We may be worried about El Niño rains this week, but fears about major earthquakes are never far behind.
Some good news on that front is that changes in California’s earthquake policies and rates (for policies provided by the California Earthquake Authority (CEA), the non-profit organization that writes 75% of the residential earthquake insurance policies in California) went into effect on January 1, 2016, bringing lower rates for many policies, increased coverage amounts and more deductible options.
There’s also a new CEA online premium calculator, accessible on any smart phone, tablet or desktop.

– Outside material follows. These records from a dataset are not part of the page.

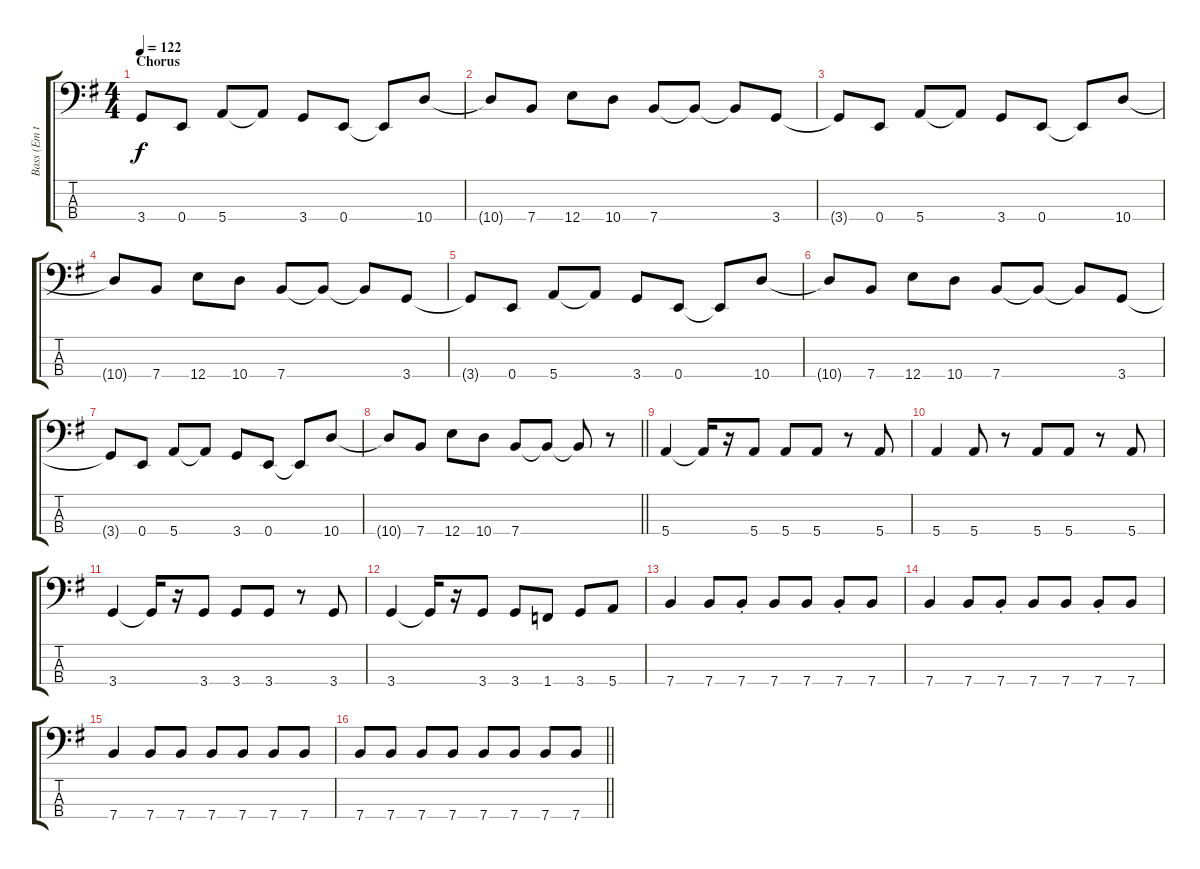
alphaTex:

\track ("Bass (Em tuning)" "Bass (Em t") {instrument electricbasspick}
\staff {score tabs}
\tuning (G2 E2 B1 E1) {hide}
\ts (4 4)
\section ("" "Chorus")
\tempo 122
\clef f4
\ks g
3.4{t}.8{dy f} 0.4.8 5.4.8 5.4{t}.8 3.4.8 0.4.8 0.4{t}.8 10.4.8 |
10.4{t}.8 7.4.8 12.4.8 10.4.8 7.4.8 7.4{t}.8 7.4{t}.8 3.4.8 |
3.4{t}.8 0.4.8 5.4.8 5.4{t}.8 3.4.8 0.4.8 0.4{t}.8 10.4.8 |
10.4{t}.8 7.4.8 12.4.8 10.4.8 7.4.8 7.4{t}.8 7.4{t}.8 3.4.8 |
3.4{t}.8 0.4.8 5.4.8 5.4{t}.8 3.4.8 0.4.8 0.4{t}.8 10.4.8 |
10.4{t}.8 7.4.8 12.4.8 10.4.8 7.4.8 7.4{t}.8 7.4{t}.8 3.4.8 |
3.4{t}.8 0.4.8 5.4.8 5.4{t}.8 3.4.8 0.4.8 0.4{t}.8 10.4.8 |
\barLineRight lightlight
10.4{t}.8 7.4.8 12.4.8 10.4.8 7.4.8 7.4{t}.8 7.4{t}.8 r.8 |
5.4.4 5.4{t}.16 r.16 5.4.8 5.4.8 5.4.8 r.8 5.4.8 |
5.4.4 5.4.8 r.8 5.4.8 5.4.8 r.8 5.4.8 |
3.4.4 3.4{t}.16 r.16 3.4.8 3.4.8 3.4.8 r.8 3.4.8 |
3.4.4 3.4{t}.16 r.16 3.4.8 3.4.8 1.4.8 3.4.8 5.4.8 |
7.4.4 7.4.8 7.4{st}.8 7.4.8 7.4.8 7.4{st}.8 7.4.8 |
7.4.4 7.4.8 7.4{st}.8 7.4.8 7.4.8 7.4{st}.8 7.4.8 |
7.4.4 7.4.8 7.4.8 7.4.8 7.4.8 7.4.8 7.4.8 |
\barLineRight lightlight
7.4.8 7.4.8 7.4.8 7.4.8 7.4.8 7.4.8 7.4.8 7.4.8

According to the the CEA, the U.S. Geological Survey says the likelihood of a 6.7 magnitude or larger earthquake in California (the same magnitude as the 1994 Northridge earthquake) is more than 99% likely in the next 30 years, which is the duration of a typical home mortgage. Still, fewer than 10% of California homes are covered by earthquake insurance. (By the way, earthquake insurance isn’t just for homeowners these days — renters can also get earthquake policies, to help recover losses of possessions and living space in the event of a major quake.)
So it might be a good idea to make it a New Year’s resolution to check your coverage. For details and more information see EarthquakeAuthority.com. (The website also has great resources for earthquake preparedness, seismic retrofitting, fault maps, risks, and other earthquake-related topics.)